The corporate income tax reform contains several opportunities for companies, such as a reduction of the corporate income tax rate to 25% (20% for PME’s) and an increase of the dividend received deduction (DRD) to 100%. In parallel, however, the government is focused on the reform to be budgetary neutral and has announced more stringent rules to be introduced as well to enforce compliance with tax legislation.

One of them is that an additional tax assessment, following a tax audit, will result in an effective cash-out for the taxpayer, disallowing the use of available tax attributes against the tax adjustment. These tax attributes include, the loss of the year, carry-forward tax losses and DRD, the investment deduction, innovation deduction and the notional interest deduction.

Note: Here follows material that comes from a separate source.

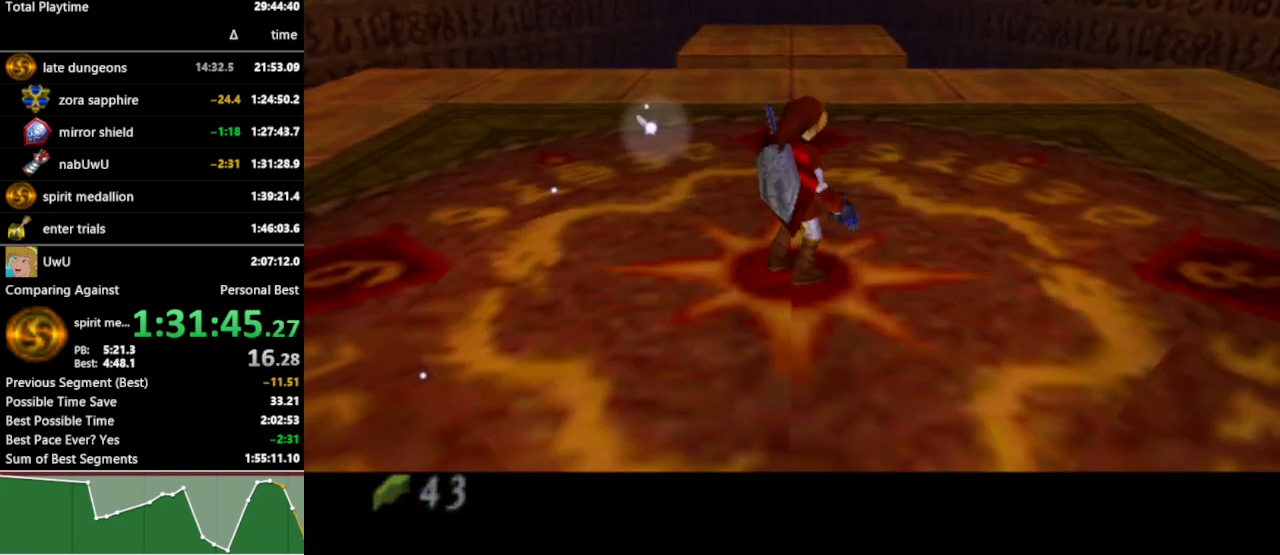
{"buttons": [], "left_stick": "center", "right_stick": "center", "events": [[67, "left_stick", "center"]]}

Only the DRD related to the financial year itself can still be offset with the additional assessment.

This will surely create debate on tax positions to be taken in tax returns and financial reporting.

To soften the impact of this new measure, the draft bill determines that the effective cash-out rule only applies when a tax increase has been applied. This tax increase, which can range between 10% and 200%, is to be considered as the “trigger” resulting in the inability to offset tax attributes against the additional tax assessment.  Hence, the importance to properly understand these tax increase triggers.

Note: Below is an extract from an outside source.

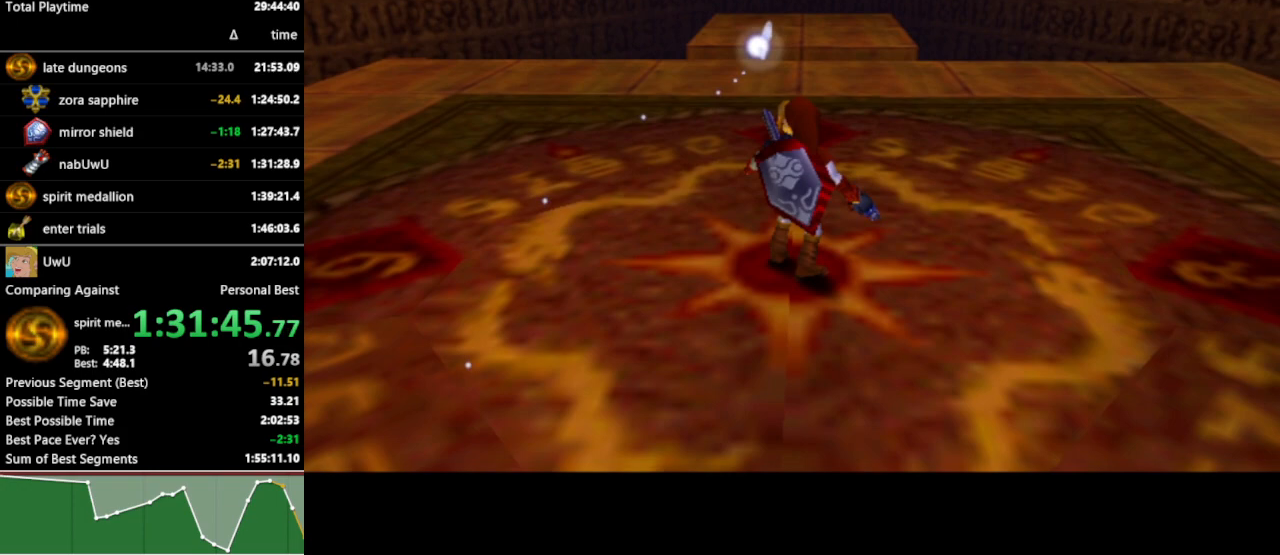
{"buttons": [], "left_stick": "center", "right_stick": "center", "events": []}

It has become standard practice for the tax authorities to automatically apply a 10% tax increase when adjustments are made following a tax audit. There exist, however, situations in which the tax authorities can waive the application of this tax increase. Such is the case in the context of a matter of principle, for example the correct qualification of income. Furthermore, in case of a first infraction, the tax authorities may also decide not to apply the 10% tax increase when the taxpayer has acted in good faith.

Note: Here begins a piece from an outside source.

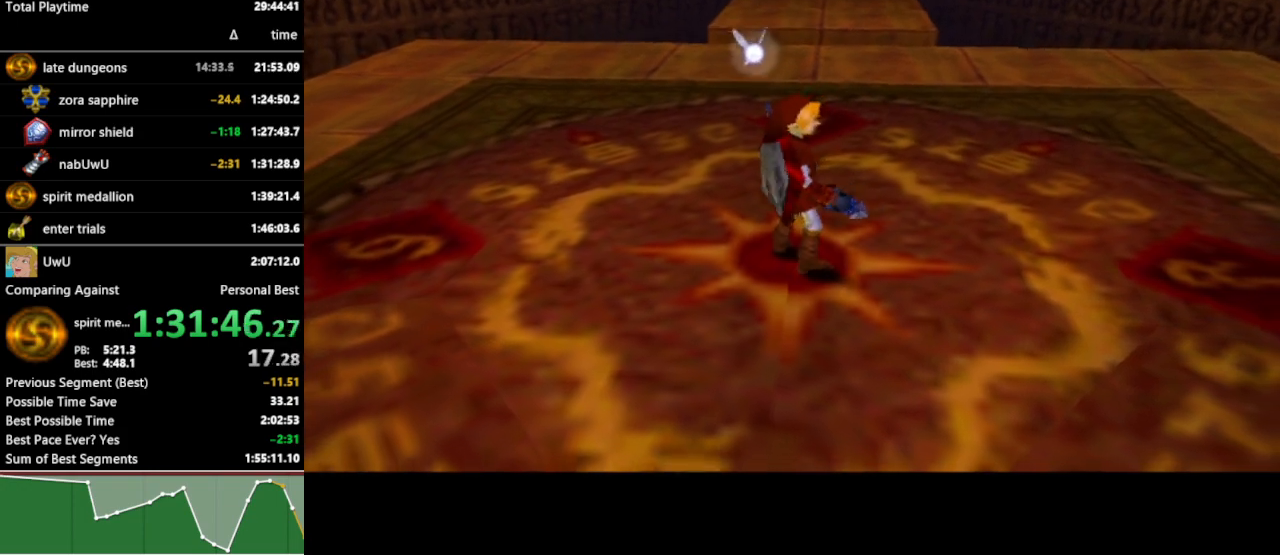
{"buttons": [], "left_stick": "center", "right_stick": "center", "events": []}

The non-application of the tax increase is, however, an administrative favor. Hence, a bona fide taxpayer will not automatically obtain a waiver of the 10% tax increase (and, consequently, be allowed to deduct tax attributes). Moreover, the waiver is only possible in case of a 10% tax increase. When a tax increase of 20% or higher is applied (e.g. due to earlier infractions), the additional tax assessment will still result in an effective cash-out.

It is clear that the actual legal background of the application of a 10% tax increase is not fit for the impact that it will have in the future. In absence of bad faith, the (non) application of a 10% tax increase is a discretionary decision of the tax administration, but it will have a significant financial impact in respect of a company that wishes to offset certain tax attributes against an additional tax assessment.

First question in this regard is whether the tax authorities will adjust their policy involving the automatic application of a 10% tax increase, even if there is no bad faith. Furthermore, at present, relevant case law is scarce, given that the application of a 10% tax increase has rarely resulted in court procedures in the past. Hence, it remains to be seen how the application and/or waiver of tax increases will be assessed, taking into account the new and major impact that a 10% tax increase will have.